Katharine: I think that when we’re having these conversations about ‘is social dead’ we are talking about social as it is now. Which is different from the minute before. So I think, yes, social dies every day, and is rebirthed as something else. But I think there is a human craving that social media is fulfilling. And advertising wants to get in on that. And it’s about brands finding a way of doing it that doesn’t feel false or intrusive.

Max: I’d say most brands are there out of some perfunctory sense that they need to be, and that’s when you see a lot of generic stuff. There’s no thought and it’s not providing the education or the brand experience that you’d want it to in order to drive sales or to give value to customers

Katharine: People often talk about social as a direct response medium that is the antithesis of branding but it is your social is your branding, your research, your PR your customer service… it’s everything in the spectrum of marketing, if used in the right way.

Kathryn: So with the news that Instagram is testing removing likes, how do you think that will affect brands, influencers and consumers?

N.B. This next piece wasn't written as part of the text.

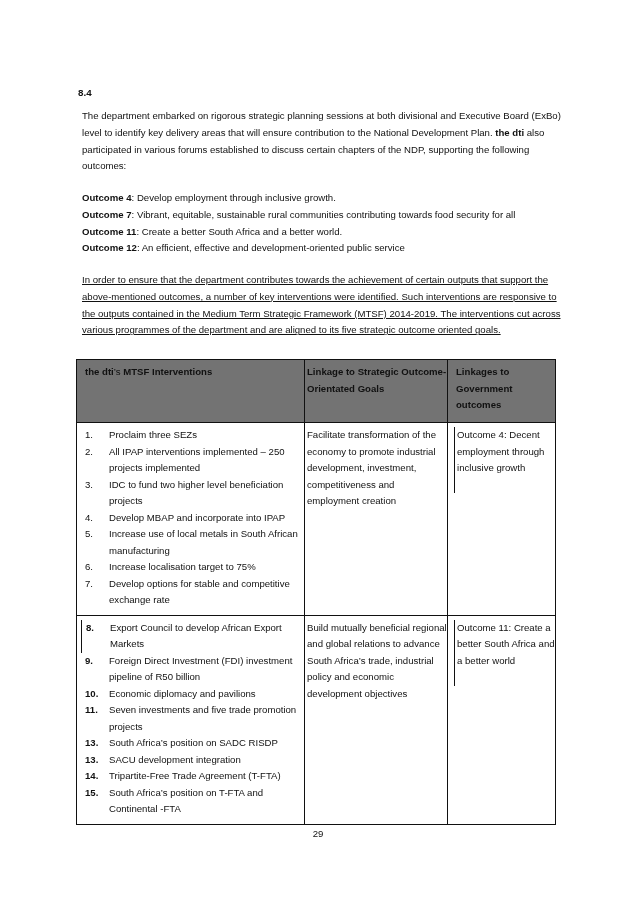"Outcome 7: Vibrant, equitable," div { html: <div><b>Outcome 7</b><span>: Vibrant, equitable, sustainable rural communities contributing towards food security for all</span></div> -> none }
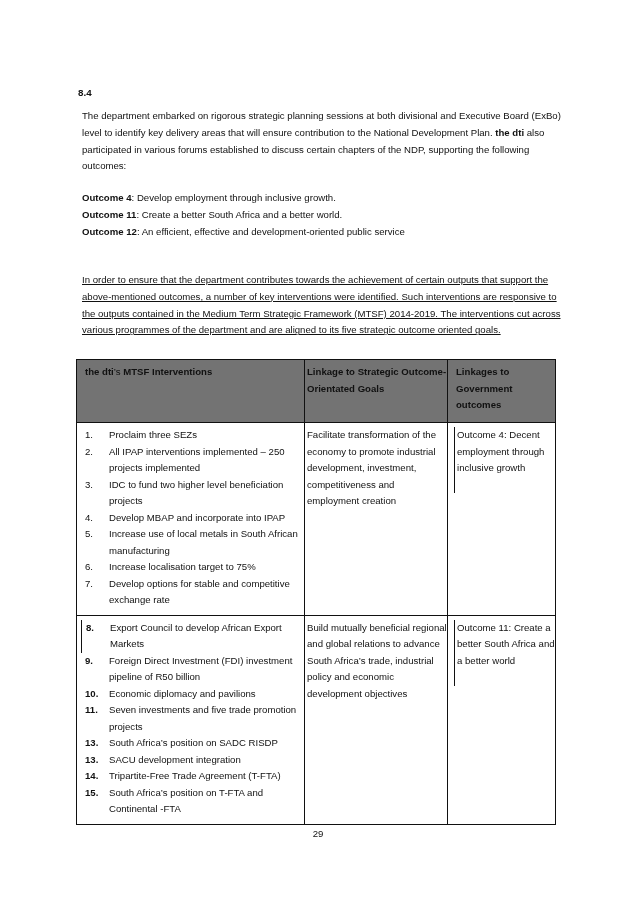"the dti’s MTSF Interventions" table.mtsf th { background: #737373 -> #86efac }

Max: It seems positive to me. It takes a shot at the bot farms and fake like purchasing. It makes it more genuine and you’ll get a sense about what people really want out of your page.

Shayna: My concern from an advertising perspective is what that means for analytics. As a brand, how am I keeping a gauge on whether people like what I’m putting out?

Katharine: Can I ask a question? What makes you physically like a post vs just liking it, in your mind, as you scroll past it?

Shayna: I use it as a way to save and catalog things.

Max: I almost never like stuff. Usually I am saving or DMing things to people…it would be super useful if they tracked that. That’s the primary method I use to express that I like something.

Kathryn: I almost never like brand posts!

Katharine: I think I might like a post to state that I’m aligned with a certain belief (e.g. climate change).

Kathryn: Removing likes will pose a new challenge for how brands define success and how it might change the content they’re creating. It might change things to a conversion-focused approach. So it seems like a good move.

Shayna: Those poor influencers though.

Kathryn: Is social the death of advertising?

Shayna: No! It connects an entire globe of people – potentially for free.

Max: It’s hard to have a project that never ends…but it doesn’t mean that you can’t be creative and you just have to make sure that you don’t get too myopic and get caught up in trends and analytics.

Shayna: If social is the death of advertising, where is it being reborn? I’m not listening to radio or watching TV.

Max: Do you have ad blockers?

Shayna: I like my ads. I need the inspiration!

Max: I do (have ad blockers). But social media is a place where I don’t mind seeing ads. It’s one of the few places where I will fully engage with advertising.